Work to complete » Set down the full listing below word for word; pictures stay out of the copy.

··· Material for this task

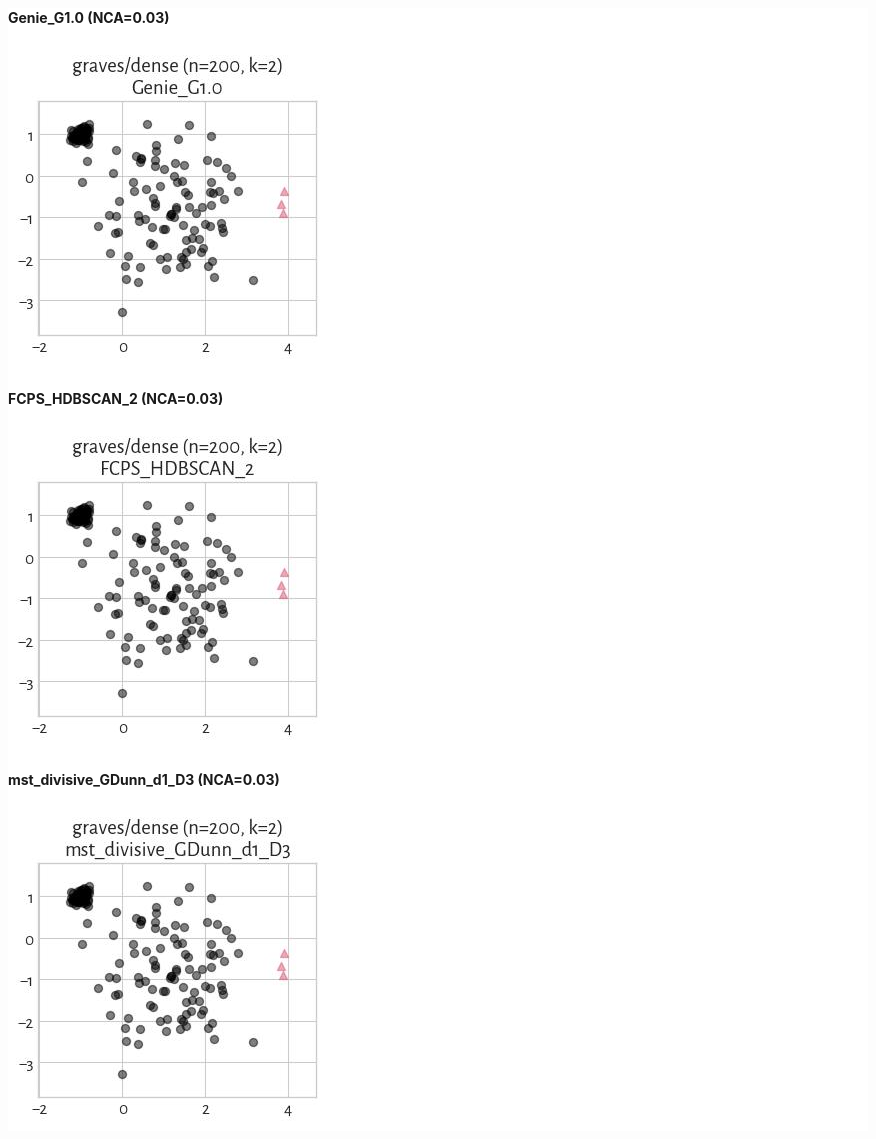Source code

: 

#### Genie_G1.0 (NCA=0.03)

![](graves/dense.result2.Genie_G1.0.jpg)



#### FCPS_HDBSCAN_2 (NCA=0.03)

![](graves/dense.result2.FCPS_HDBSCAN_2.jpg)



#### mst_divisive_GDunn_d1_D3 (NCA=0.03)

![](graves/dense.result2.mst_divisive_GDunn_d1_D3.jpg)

······

Answer to this problem »
Source code

: 

#### Genie_G1.0 (NCA=0.03)

![](graves/dense.result2.Genie_G1.0.jpg)



#### FCPS_HDBSCAN_2 (NCA=0.03)

![](graves/dense.result2.FCPS_HDBSCAN_2.jpg)



#### mst_divisive_GDunn_d1_D3 (NCA=0.03)

![](graves/dense.result2.mst_divisive_GDunn_d1_D3.jpg)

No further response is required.